Coastal Louisiana, including New Orleans, is now being threatened by a combination of many challenges: accelerating sea level rise, subsidence, reduced sediment input from the rivers, and intensifying tropical cyclones due to climate change.
Managed relocation
According to the authors, depopulation of the region is already under way since 2000, especially following major hurricane seasons. Rising insurance premiums can become a major factor influencing out-migration.
Louisiana should develop policies to relocate the population of New Orleans and other residents in the low-elevation coastal zone of the state, the authors advise, rather than waiting and only taking action under crisis conditions. Many residents adapt in place through home elevation, flood-proofing, insurance and lifestyle modifications. The authors stress that this current practice is undesirable since it creates additional barriers – a lock-in – to future mobility.
The authors are aware that managed relocation may at present seem too disruptive, considering the uncertainties about the timeline of relative sea level rise. But relocation is a long-term process that cannot be put off, they argue. The longer this is put off, the more challenging it will become. The time left for an orderly relocation – during relatively stable conditions – is probably no more than decades.
Buy time
In the meantime, Louisiana should slow wetland loss to buy time. In this respect, the decision to cancel sediment diversions in the river system, which were intended to transport sediments to the eroding coastline, is catastrophic. In the words of the authors, ‘abandoning large sediment diversions effectively means giving up on extensive portions of coastal Louisiana, including the New Orleans area’. The embanked New Orleans area may well be surrounded by the Gulf of Mexico before the end of this century, they warn.

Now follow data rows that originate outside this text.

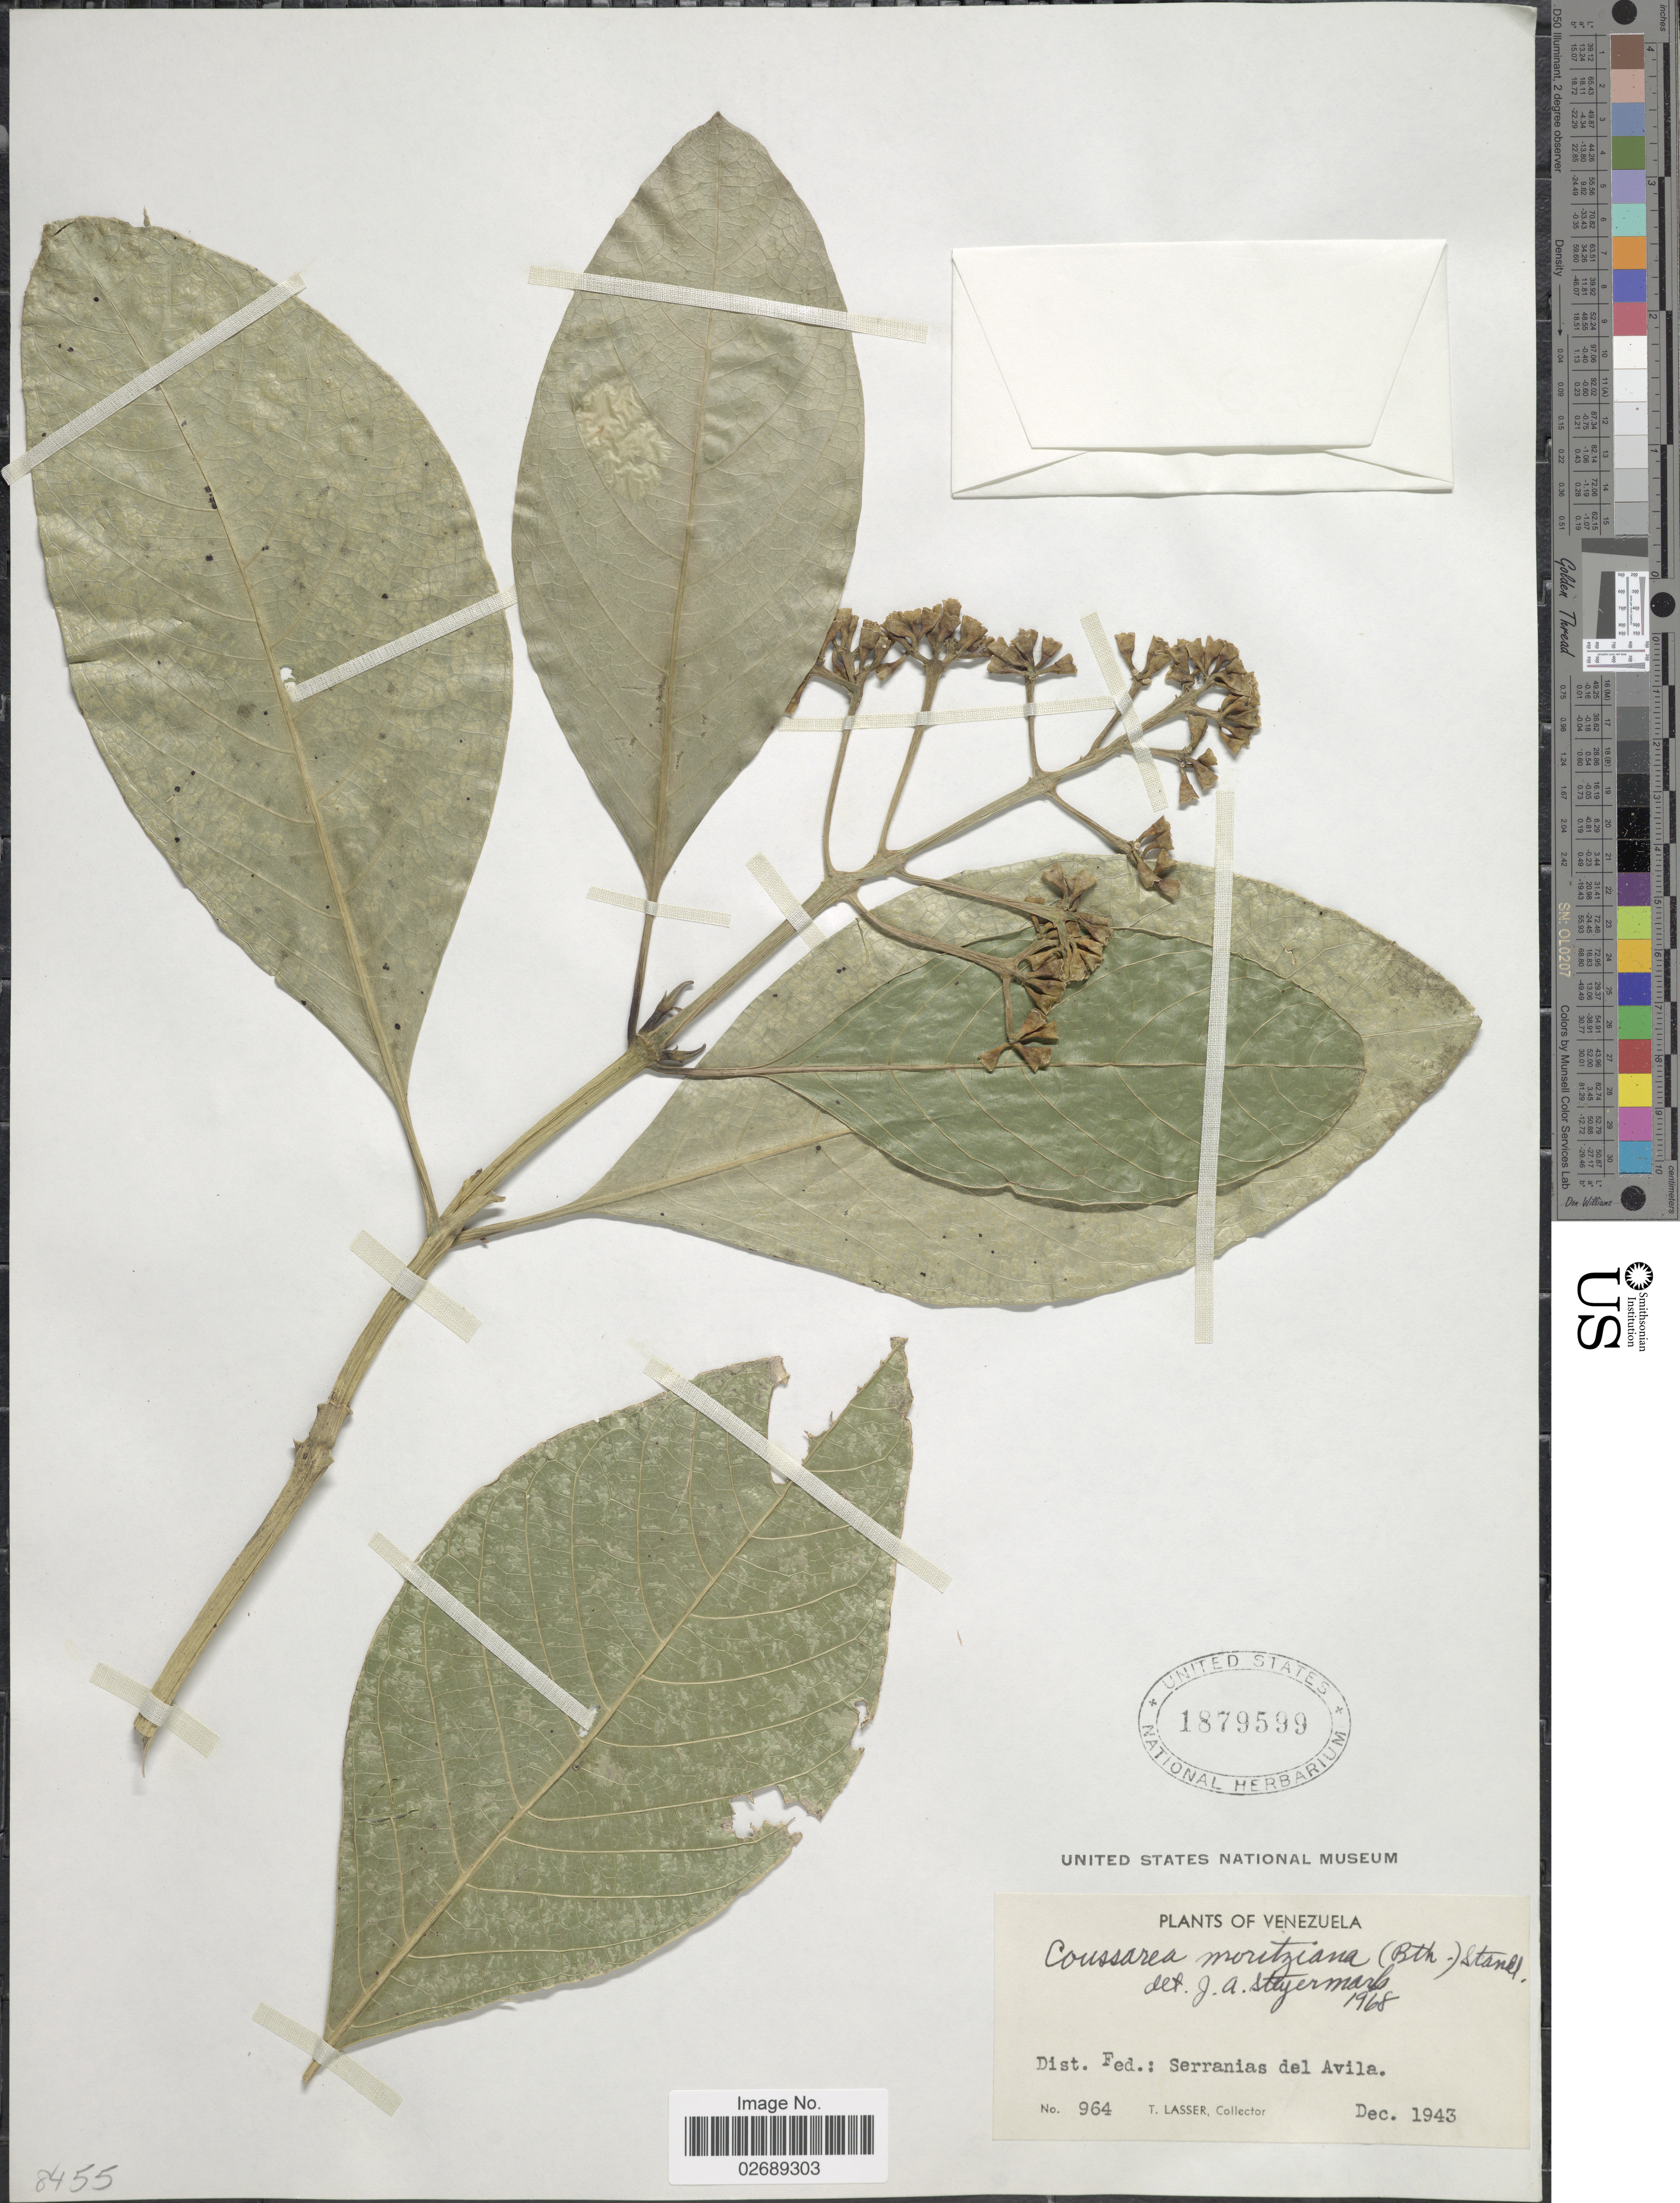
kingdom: Plantae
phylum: Tracheophyta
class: Magnoliopsida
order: Gentianales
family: Rubiaceae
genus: Coussarea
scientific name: Coussarea moritziana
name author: (Benth.) Standl.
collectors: T. Lasser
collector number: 964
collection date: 1943-12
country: Venezuela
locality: Dist. Fed.: Serranos del Avila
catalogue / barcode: US 1879599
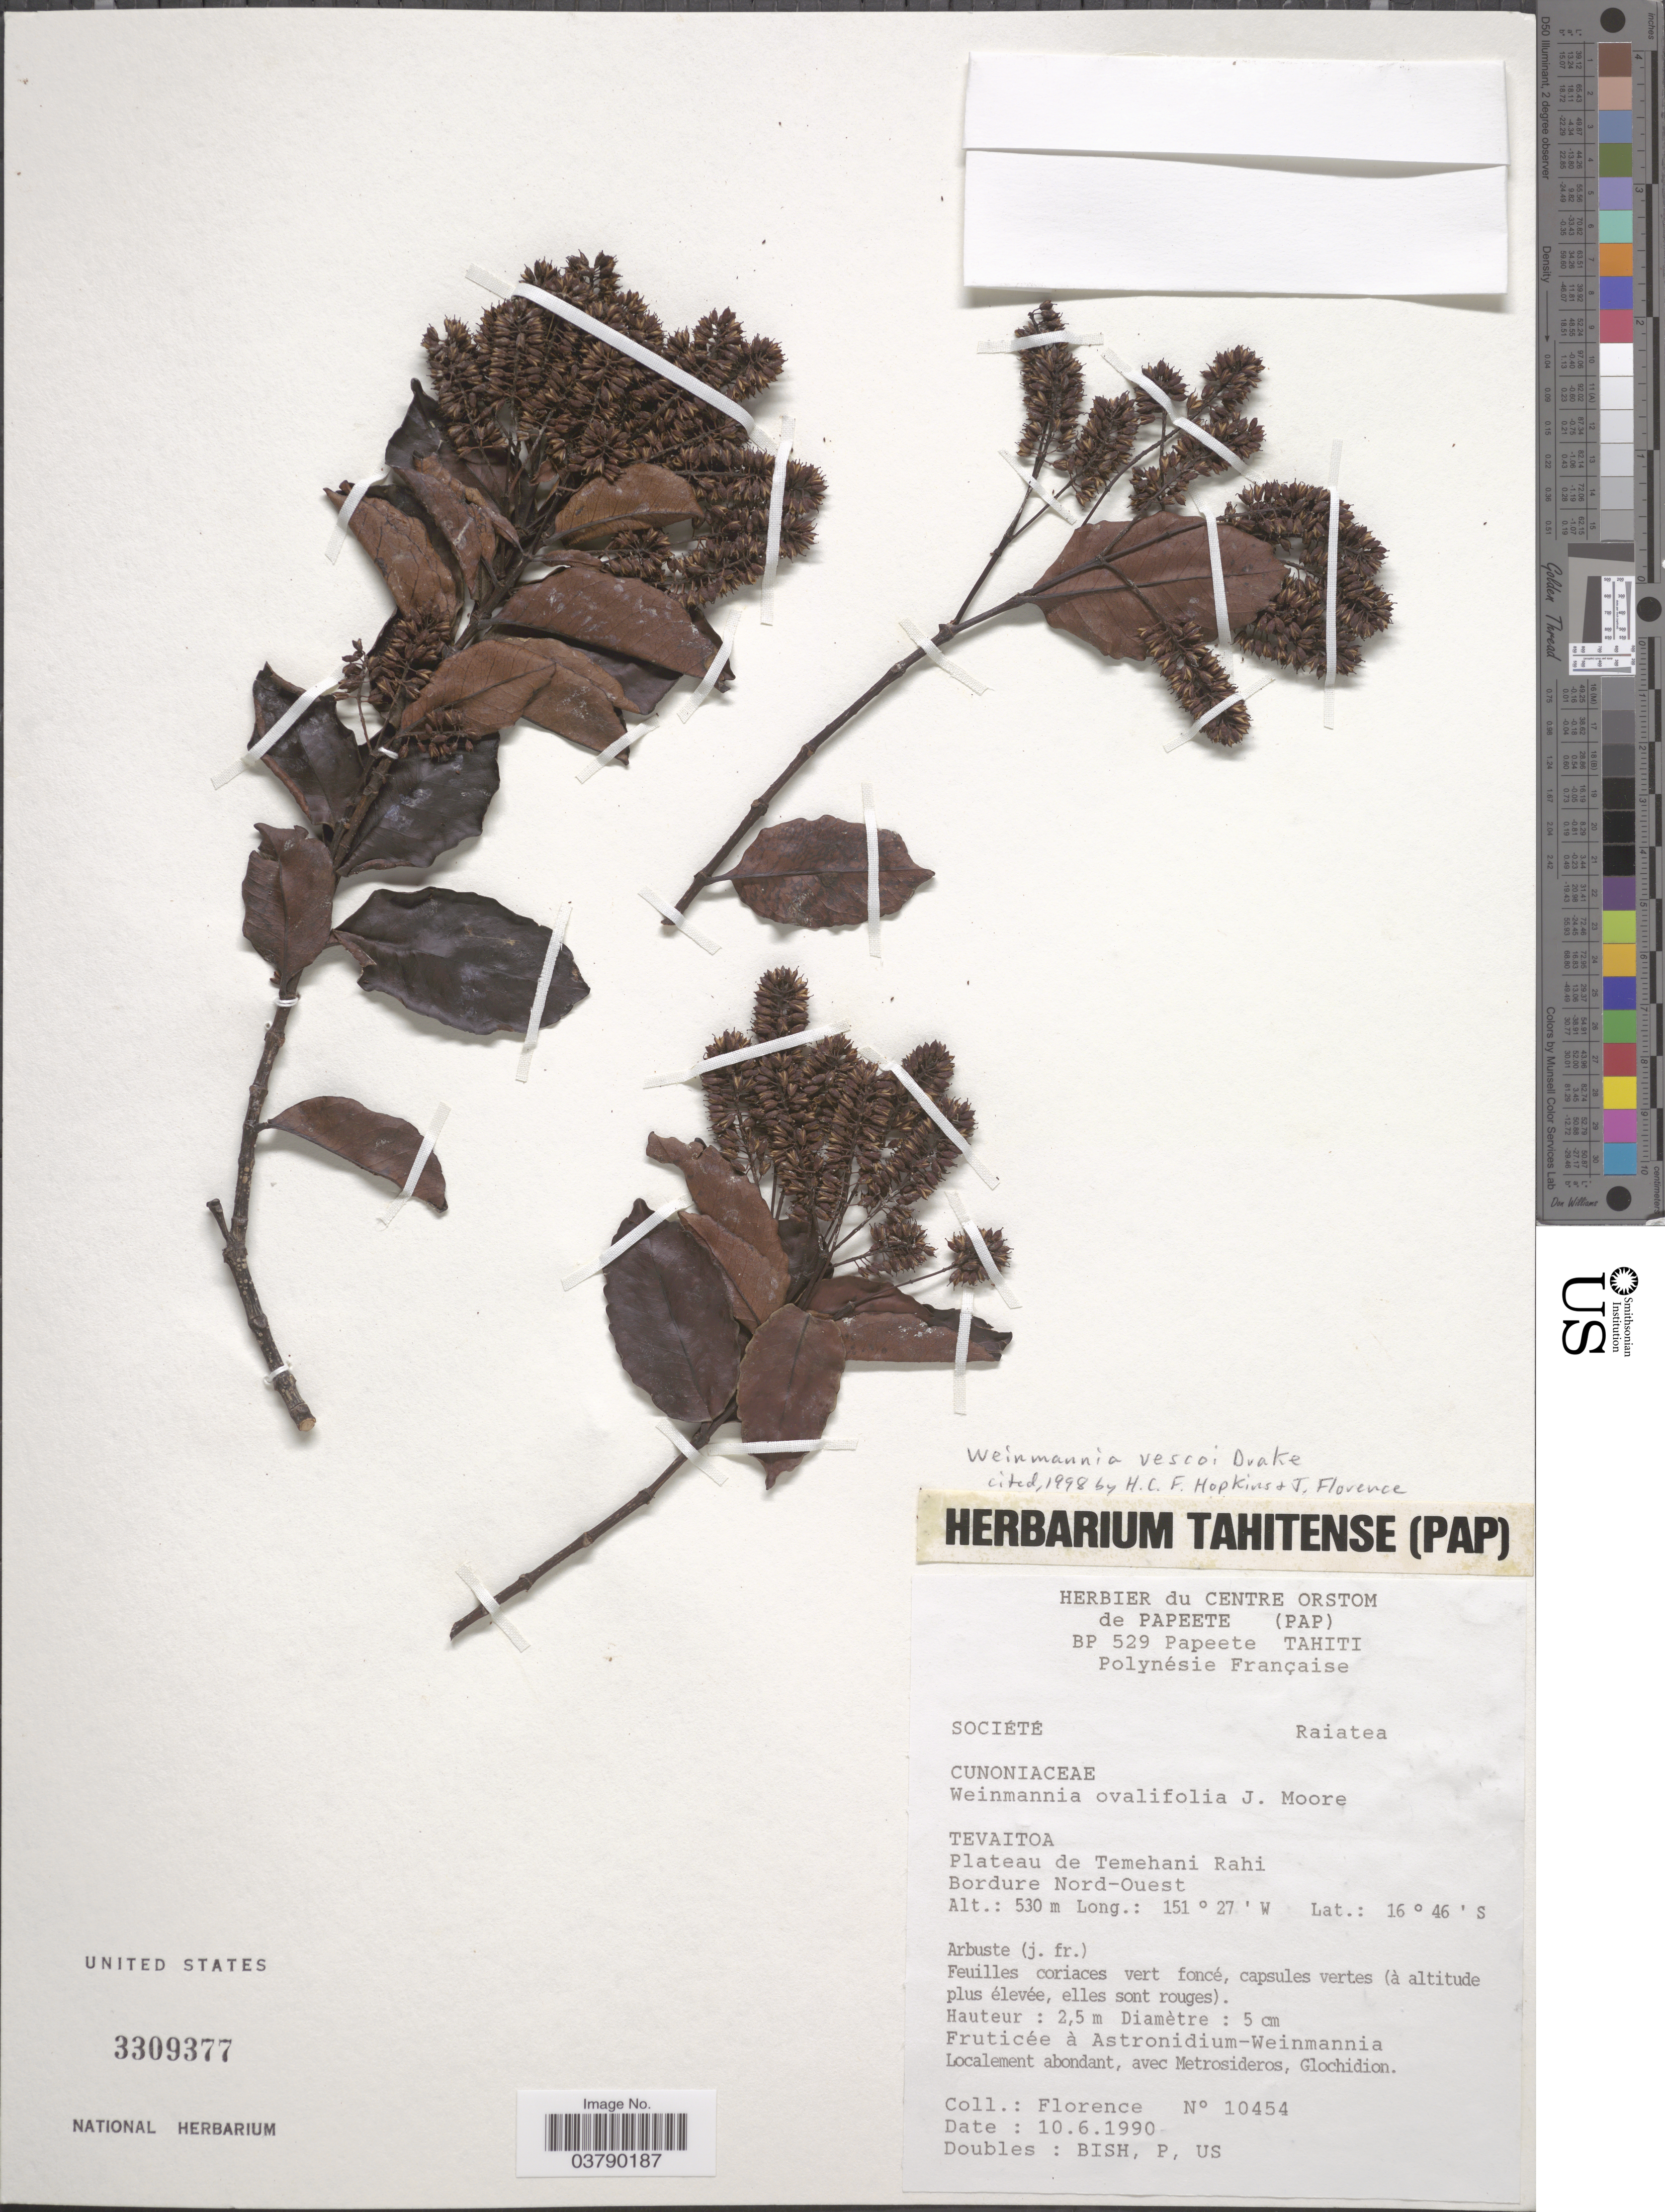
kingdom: Plantae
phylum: Tracheophyta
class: Magnoliopsida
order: Oxalidales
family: Cunoniaceae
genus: Pterophylla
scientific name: Pterophylla vescoi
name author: (Drake) Pillon & H.C. Hopkins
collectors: -. Florence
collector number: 10454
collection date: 1990-06-10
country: French Polynesia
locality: Société, Raiatea. Tevaitoa. Plateau de Temehani Rahi. Bordure Nord-Ouest.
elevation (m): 530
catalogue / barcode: US 3309377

This is not the first time the lead author spoke out so clearly about New Orleans’ future. In an article in the journal Science Advances he already concluded that ‘the disintegration of the coastal marsh had already crossed an irreversible tipping point and New Orleans, in the best-case scenario, would one day be an island in the Gulf of Mexico, some 30 miles off the coast’. What is new in the recent article is the author’s call to start planning for relocation of the population.